With the children in attendance who wrote to him after last month’s massacre of 20 primary school students and six adults and asked him to do something about the gun violence, President Obama presented the plan at the White House on January 16.

“For the men and women in big cities and small towns who fall victim to senseless violence each and every day. For all the Americans who are counting on us to keep them safe from harm. Let’s do the right thing. Let’s do the right thing for them, and for this country that we love so much,” concluded Obama.

Obama’s proposals come in the wake of numerous sanguinary shootings across the US and are asking lawmakers to enact laws to require background checks on every gun buyer, ban military-style assault weapons, and outlaw high-capacity ammunition clips.

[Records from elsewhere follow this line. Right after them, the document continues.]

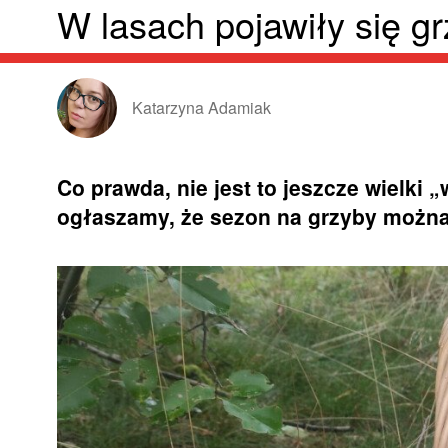
W lasach pojawiły się g
Katarzyna Adamiak
Co prawda, nie jest to jeszcze wielki „
ogłaszamy, że sezon na grzyby można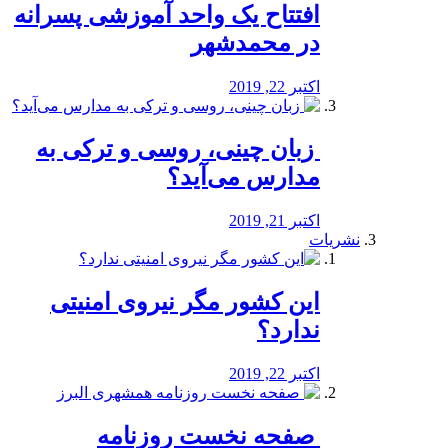
افتتاح یک واحد آموزشی پسرانه
در محمدشهر
اکتبر 22, 2019
️ زبان چینی، روسی و ترکی به
مدارس می‌آید؟
اکتبر 21, 2019
نشریات
این کشور مگر نیروی امنیتی
ندارد؟
اکتبر 22, 2019
️ صفحه نخست روزنامه‌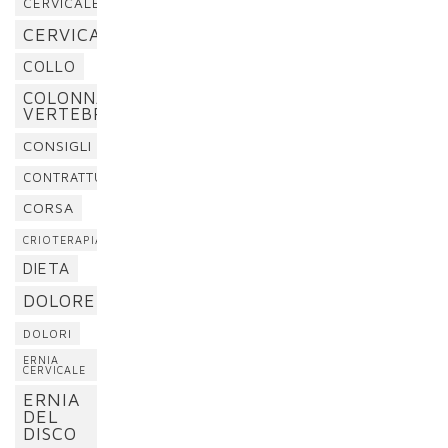
CERVICALE
CERVICALGIA
COLLO
COLONNA
VERTEBRALE
CONSIGLI
CONTRATTURA
CORSA
CRIOTERAPIA
DIETA
DOLORE
DOLORI
ERNIA
CERVICALE
ERNIA
DEL
DISCO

Although Obama announced several measures using the presidential powers, including adding mental health data to background checks, tightening restrictions on gun ownership, and improving school safety, the president minced no words in accepting that only Congress can effect real change. “To make a real and lasting difference, Congress must act,” Obama said, adding, “And Congress must act soon.”

Last time Congress approved a ban on assault weapons was in 1994, that was allowed to expire in 2004.

The present proposals are based on the findings of a White House task force formed last month that met with gun rights groups, victims, gun control advocates and religious groups, among others.

Rajwant Singh, Chairman of the Sikh Council on Religion and Education, was among the 12 diverse leaders who met with Vice President Joe Biden in an earlier White House meeting.

Singh said, “We are looking forward to working with Vice President Biden, the Obama administration and Congress to find the comprehensive solution that makes our society more secure where we can raise our children free from any fear of violence.”

US law enforcement officials labeled the fatal incident at the Sikh Temple in Oak Creek, Wisconsin as an act of terrorism, where six members of the Sikh community were gunned down on August 5, 2012 and many others injured, including a police officer, by Wade Michael Page, a white supremacist gunman.